The book is a really smooth fast read. It is broken up into Four Parts: What it feels like to lose a child, what to say when you don’t know what to say, Bereaved Mothers: what you can do to soften your own grief and those who love bereaved mothers: how to soften the grief. The bulk of the book focuses on Part Two: What to say when you don’t know what to say and let me tell you EVERYONE needs to read this or something like this because the 20 cliché sayings they reference should never ever be said to a grieving mother or person. As a bereaved mom, I totally understand that you don’t know what to say to me because I don’t know what to say to you. I personally think that these ladies did a good job of providing a solution instead. One of the cliché sayings they mention is “You ‘re doing so well,” I like this one because they talk about the mask that we bereaved moms wear outside in the world and how exhausting it can be for us. They also cover people asking for the details of the death. Read this more than once and know that it is NEVER EVER acceptable to ask a bereaved mom for the details of their child’s death. If a bereaved mom shares the details with you consider yourself extremely privileged because telling that story is never ever easy because losing a child isn’t natural.
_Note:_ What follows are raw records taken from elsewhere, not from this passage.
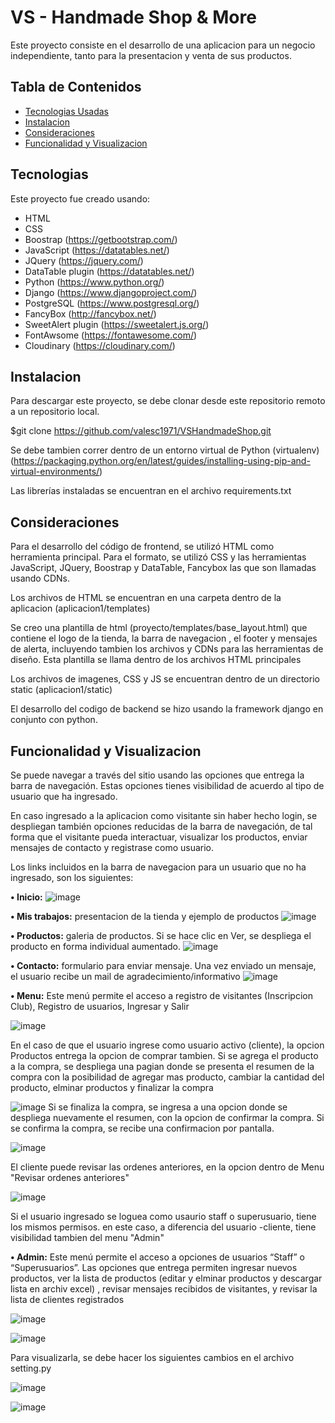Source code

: # VS - Handmade Shop & More

Este proyecto consiste en el desarrollo de una aplicacion para un negocio independiente, tanto para la presentacion y venta de sus productos.

## Tabla de Contenidos

* [Tecnologias Usadas](#Tecnologias)
* [Instalacion](#Instalacion)
* [Consideraciones](#Consideraciones)
* [Funcionalidad y Visualizacion](#Consideraciones)

<a name="Tecnologias"></a>
## Tecnologias

Este proyecto fue creado usando:
* HTML
* CSS
* Boostrap   (https://getbootstrap.com/)
* JavaScript (https://datatables.net/)
* JQuery    (https://jquery.com/)
* DataTable plugin (https://datatables.net/)
* Python (https://www.python.org/)
* Django (https://www.djangoproject.com/)
* PostgreSQL (https://www.postgresql.org/)
* FancyBox (http://fancybox.net/)
* SweetAlert plugin (https://sweetalert.js.org/)
* FontAwsome (https://fontawesome.com/)
* Cloudinary (https://cloudinary.com/)

<a name="Instalacion"></a>
## Instalacion
Para descargar este proyecto, se debe clonar desde este repositorio remoto a un repositorio local.

$git clone https://github.com/valesc1971/VSHandmadeShop.git

Se debe tambien correr dentro de un entorno virtual de Python (virtualenv) (https://packaging.python.org/en/latest/guides/installing-using-pip-and-virtual-environments/)

Las librerías instaladas se encuentran en el archivo requirements.txt

<a name="Consideraciones"></a>
## Consideraciones

Para el desarrollo del código de frontend, se utilizó HTML como herramienta principal. Para el formato, se utilizó CSS y las herramientas JavaScript, JQuery, Boostrap y DataTable, Fancybox las que son llamadas usando CDNs.

Los archivos de HTML se encuentran en una carpeta dentro de la aplicacion (aplicacion1/templates)
 
Se creo una plantilla de html (proyecto/templates/base_layout.html) que contiene el logo de la tienda, la barra de navegacion , el footer y mensajes de alerta, incluyendo tambien los archivos y CDNs para las herramientas de diseño. Esta plantilla se llama dentro de los archivos HTML principales

Los archivos de imagenes, CSS y JS se encuentran dentro de un directorio static (aplicacion1/static)

El desarrollo del codigo de backend se hizo usando la framework django en conjunto con python.

<a name="Funcionalidad y Visualizacion"></a>
## Funcionalidad y Visualizacion

Se puede navegar a través del sitio usando las opciones que entrega la barra de navegación. Estas opciones tienes visibilidad de acuerdo al tipo de usuario que ha ingresado.

En caso ingresado a la aplicacion como visitante sin haber hecho login, se despliegan también opciones reducidas de la barra de navegación, de tal forma que el visitante pueda interactuar, visualizar los productos, enviar mensajes de contacto y registrase como usuario.

Los links incluidos en la barra de navegacion para un usuario que no ha ingresado, son los siguientes:

**•	Inicio:**
![image](https://user-images.githubusercontent.com/99301347/170878320-bb02ca7d-b093-4e30-8338-44c555d60697.png)


**•	Mis trabajos:** presentacion de la tienda y ejemplo de productos
![image](https://user-images.githubusercontent.com/99301347/170878346-ac087829-051d-4336-b314-aa00cd178c49.png)


**•	Productos:**  galeria de productos. Si se hace clic en Ver, se despliega el producto en forma individual aumentado.
![image](https://user-images.githubusercontent.com/99301347/170878373-14f0fa9c-f1ce-408d-9882-cffe78857519.png)

**•	Contacto:** formulario para enviar mensaje. Una vez enviado un mensaje, el usuario recibe un mail de agradecimiento/informativo
![image](https://user-images.githubusercontent.com/99301347/170878409-036613f2-51ae-46fc-a3a0-7f29546ccb08.png)

**•	Menu:** Este menú permite el acceso a registro de visitantes (Inscripcion Club),  Registro de usuarios, Ingresar y Salir

![image](https://user-images.githubusercontent.com/99301347/170877963-34ee3c50-e995-41f3-864f-8f128cb44ce7.png)

En el caso de que el usuario ingrese como usuario activo (cliente), la opcion Productos entrega la opcion de comprar tambien. Si se agrega el producto a la compra, se despliega una pagian donde se presenta el resumen de la compra con la posibilidad de agregar mas producto, cambiar la cantidad del producto, elminar productos y finalizar la compra

![image](https://user-images.githubusercontent.com/99301347/170878631-89ee1db0-4abd-46e3-b67a-ce2cd617a45a.png)
Si se finaliza la compra, se ingresa a una opcion donde se despliega nuevamente el resumen, con la opcion de confirmar la compra. Si se confirma la compra, se recibe una confirmacion por pantalla.

![image](https://user-images.githubusercontent.com/99301347/170878732-cf6d2f77-6776-4c14-8b11-69fcce52cc1d.png)

El cliente puede revisar las ordenes anteriores, en la opcion dentro de Menu "Revisar ordenes anteriores"

![image](https://user-images.githubusercontent.com/99301347/170878868-b9217c03-d4b6-4644-923f-9728ef947948.png)

Si el usuario ingresado se loguea como usaurio staff o superusuario, tiene los mismos permisos. en este caso, a diferencia del usuario -cliente, tiene visibilidad tambien del menu "Admin"

**•	Admin:** Este menú permite el acceso a opciones de usuarios “Staff” o “Superusuarios”. Las opciones que entrega permiten ingresar nuevos productos, ver la lista de productos (editar y elminar productos y descargar lista en archiv excel) , revisar mensajes recibidos de visitantes, y revisar la lista de clientes registrados
 
![image](https://user-images.githubusercontent.com/99301347/170894501-f9a506f8-bae5-4d9f-91b7-e0d6331bbb31.png)

![image](https://user-images.githubusercontent.com/99301347/170894526-2693437a-d478-4d24-8c72-3c99678283cf.png)
 
Para visualizarla, se debe hacer los siguientes cambios en el archivo setting.py
 
 ![image](https://user-images.githubusercontent.com/99301347/169719661-19d5e48f-51d2-4697-81fe-68e7b493821e.png)

 ![image](https://user-images.githubusercontent.com/99301347/169719664-123a21bf-d8e8-4010-bf07-12746ae20b83.png)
Parents are never supposed to be the one burying their children. One of the clichés I wished they had covered was “He/She is in a better place” I’ve found myself really struggling more than once not to say to the person “Well, why don’t you send your child there?” But, I like the moms who wrote this book, know that the person telling us this doesn’t mean to hurt us with their words and that they are trying to comfort us and do not know how. I can remember being at a work meeting a few months after my daughter’s death and a colleague whom I had not seen since before her passing walked into the room and started to give his condolences to me as he walked from the other side of the room. The man was giving a walking speech I was mortally embarrassed not only for myself but also for him the only thing I could do was stand up and hug him!
I also liked that the book provided suggestions on how we can soften our own grief process. Grief isn’t anything that you see on General Hospital or in a Lifetime Movie. Grief is fluid and there are so many parts to it. Just when we think we have adjusted to it we hit a new level. I am one of the fortunate. I have a great support system that allows me to be true to my grief and to walk in it as I need to. I recognize that not everyone has that and these parts let other bereaved moms that how you are feeling is normal and that although they may feel alone they aren’t.
So if you don’t want to be that guy/gal I would pick up the book and keep it in your library for reference because it is definitely something that you will need.